Question to the Department of Health and Social Care:

To ask His Majesty's Government what progress they have made in aligning medical device regulations with those of international counterparts, and what impact this alignment is expected to have on patient safety, healthcare efficiency and innovation in the life sciences sector.

Following the Medicines and Healthcare products Regulatory Agency’s (MHRA) Consultation on the future regulation of medical devices in the United Kingdom, we have committed to undertaking full reform of the current regulatory regime for medical devices in the UK. The MHRA’s Roadmap towards the future regulatory framework for medical devices sets out a route to deliver, enabling regulation via a series of new statutory instruments (SIs). Priority measures to protect patient safety will be put in place this year, with core elements of the new framework intended to be in place by 2025. A draft statutory instrument to introduce strengthened post market surveillance requirements is planned to be laid in the first part of 2024. A copy of the roadmap is attached.
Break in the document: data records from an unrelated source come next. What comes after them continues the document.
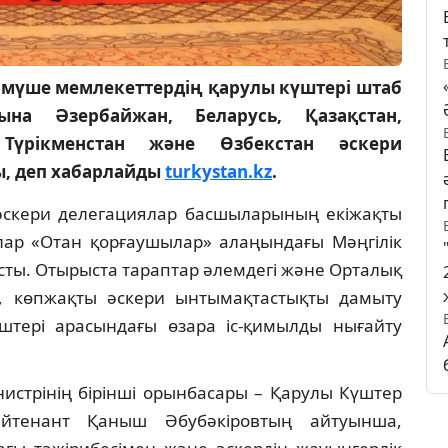
 мүше мемлекеттердің қарулы күштері штаб
ына Әзербайжан, Беларусь, Қазақстан,
 Түрікменстан және Өзбекстан әскери
ы, деп хабарлайды
turkystan.kz
.
әскери делегациялар басшыларының екіжақты
ылар «Отан қорғаушылар» алаңындағы Мәңгілік
ысты. Отырыста тараптар әлемдегі және Орталық
ды, көпжақты әскери ынтымақтастықты дамыту
штері арасындағы өзара іс-қимылды нығайту
истрінің бірінші орынбасары – Қарулы Күштер
ейтенант Қаныш Әбубәкіровтың айтуынша,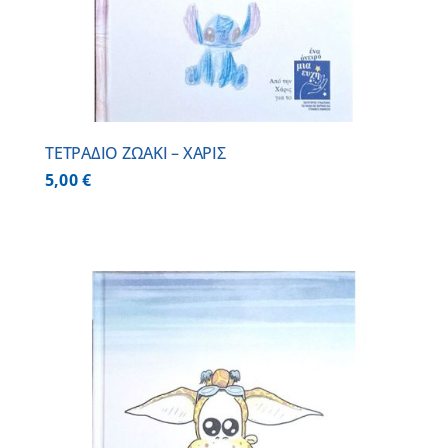
ΤΕΤΡΑΔΙΟ ΖΩΑΚΙ – ΧΑΡΙΣ
5,00
€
Following the announcement on the Chancellor’s Life Sciences Growth package in May 2023, we continue to progress the development of a framework for international recognition, including through targeted engagement with stakeholders, building on the outline proposals for alternative routes to market which were included in our 2021 consultation. The planned regulations are also designed to deliver greater international harmonisation, with more patient-centred, proportionate requirements for medical devices which are responsive to technological advances.

Implementing the remainder of the changes outlined in the June 2022 Government response to the 2021 consultation is ongoing. In September 2023, we launched the Innovative Devices Access Pathway as pilot, building the UK offer to innovators of medical devices addressing un-met clinical needs. In the coming year, we also plan to lay further SIs, bringing clarity to industry of the requirements they will need to meet to launch products in the UK in the future. Whilst these changes were outlined in the 2022 government response, we will ramp up our targeted engagement to ensure implementation is done smoothly and in a way that protects ongoing safe supply of products to UK patients.